Study results have been mixed as to whether taking Nexium increases risk of bone fracture. Most people do not need to stop taking Nexium, but it’s important for everyone to look after their bone health and ask their doctor if they are concerned about bone loss.
An estimated 60% of adults in the United States experience some type of gastro-esophogeal reflux in any 12-month period, and 20 to 30% of the population have symptoms weekly.
Stomach acid is critical to digestion and absorption of nutrients, but when the sphincter valve between the esophagus and stomach doesn’t close properly, stomach contents can leak back up into the esophagus, causing what is commonly known as “heartburn,” or acid reflux. Over time, this acid can damage the lining of the esophagus.
What Are Proton Pump Inhibitors?
A class of drugs called proton pump inhibitors inhibits the release of stomach acid, providing relief for heartburn sufferers. Nexium is one of the most popular drugs in this class. Researchers have found that long-term use of these drugs may hinder the digestion and absorption of important nutrients like iron, magnesium, vitamin B12, folic acid, zinc, and calcium. Because proton pump inhibitors alter the pH balance in the digestive system, absorption of other nutrients may be affected too. Some studies have found correlation between long-term or high-dosage use of proton pump inhibitors and increased risk of fractures due to osteoporosis.

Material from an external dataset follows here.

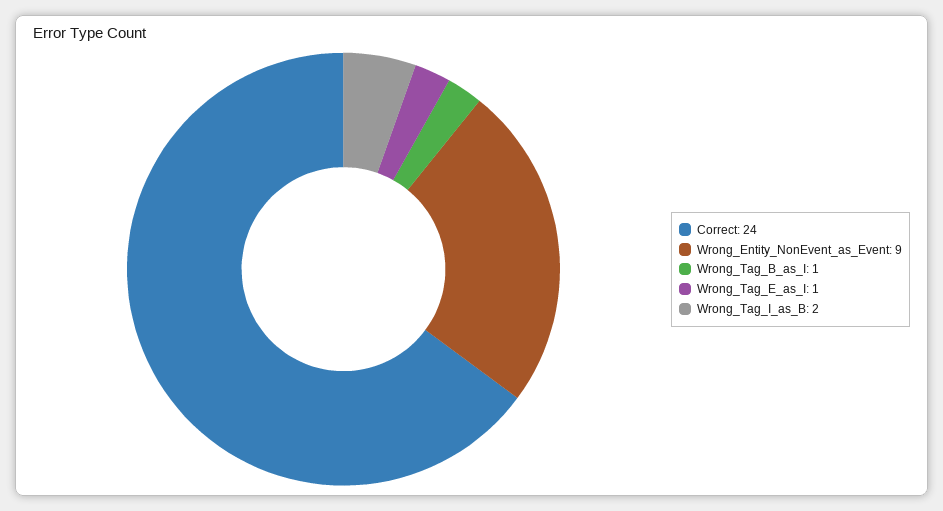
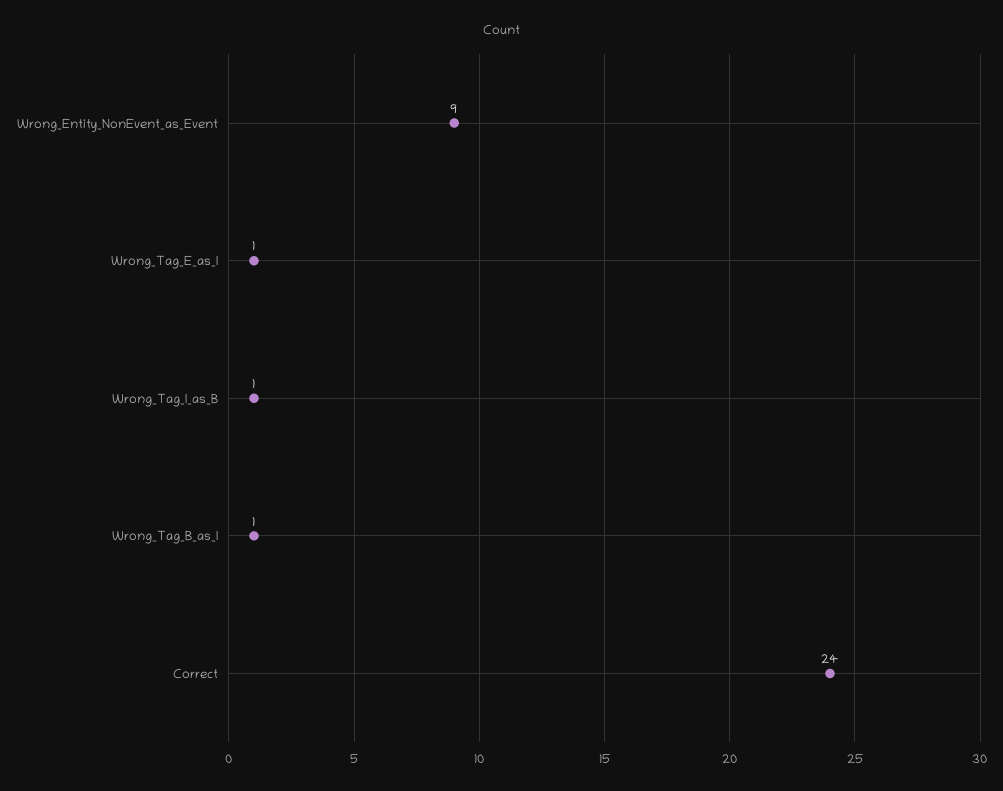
Wrong_Tag_I_as_B: 2 -> 1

Studies on Proton Pump Inhibitors and Fractures
In 2011, The Annals of Family Medicine reported the link between long-term or high-dosage use of proton pump inhibitors and fractures of the wrist, spine, and hip. Increased risk of osteoporosis and fractures is believed to be related to a dramatic drop in calcium absorption in people who take these medications long term. Therefore, it is important that people who take proton pump inhibitors to ensure they’re getting enough quality, bio-available calcium to make up for potentially lower absorption of calcium in the digestive system. Ideally, calcium along with vitamin D3 and vitamin K are consumed to promote better bone health.
Other Important Studies Concerning Proton Pump Inhibitors and Fractures
A study carried out as part of the Canadian Multicentre Osteoporosis Study found that users of Nexium and similar drugs had lower bone mineral density during baseline measurements than comparable patients who did not use the drugs. However, 10-year follow-up measurements controlling for other osteoporosis risk factors did not find an association between proton pump inhibitor drugs and accelerated bone mineral density loss.
Another study carried out in Spain reviewed 358 patients with hip fractures matched with 698 control subjects from 2007 to 2010. The study team collected data on proton pump inhibitor use five years before hip fractures as well as other factors, like body mass index and alcohol and tobacco consumption, plus known hip fracture risk factors. These patients were all at least 50 years old. The researchers found no association between proton pump inhibitors and osteoporosis-related hip fractures, even when adjusting for age and gender.
So Should You Stop Taking Nexium?
Another study from 2009, published in the journal Gastroenterology, found that when people stop taking proton pump inhibitors, the result can be rebound secretion of excess acid. Often, this causes the patient to immediately resume taking the proton pump inhibitor, and a vicious cycle can ensue as the patient tries to stop taking the drug.
Patients who have been taking Nexium or other proton pump inhibitors long term should work with their doctors on a plan to gradually quit taking the drug to avoid problems with rebound secretion of excess stomach acid.
What Should Consumers Do?
People who have taken proton pump inhibitors long term should speak with a physician about blood tests that can determine if he or she is deficient in important nutrients. If the patient is deficient in certain nutrients, a physician can advise on how to make up for these deficiencies to avoid problems related to them.
There are many other ways people prone to acid reflux can help control symptoms, so that long-term or high-dose proton pump inhibitor use can be avoided. Lifestyle changes — including eating more slowly, eating less at one sitting, and avoiding fried food, sodas, caffeine, smoking, and excess alcohol consumption — can also help with acid reflux. Avoiding eating within three hours of bedtime can help prevent nighttime acid reflux, and maintaining a healthy weight can help with acid reflux problems too.